======== THE DATA
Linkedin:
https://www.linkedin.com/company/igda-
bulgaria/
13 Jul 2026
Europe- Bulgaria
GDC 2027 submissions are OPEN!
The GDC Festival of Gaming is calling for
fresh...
================
TASK BRIEF :: Can you recast each line of the material above as a numbered list, leaving out any blank lines?

ANSWER BOX ::
1. Linkedin:
2. https://www.linkedin.com/company/igda-
3. bulgaria/
4. 13 Jul 2026
5. Europe- Bulgaria
6. GDC 2027 submissions are OPEN!
7. The GDC Festival of Gaming is calling for
8. fresh...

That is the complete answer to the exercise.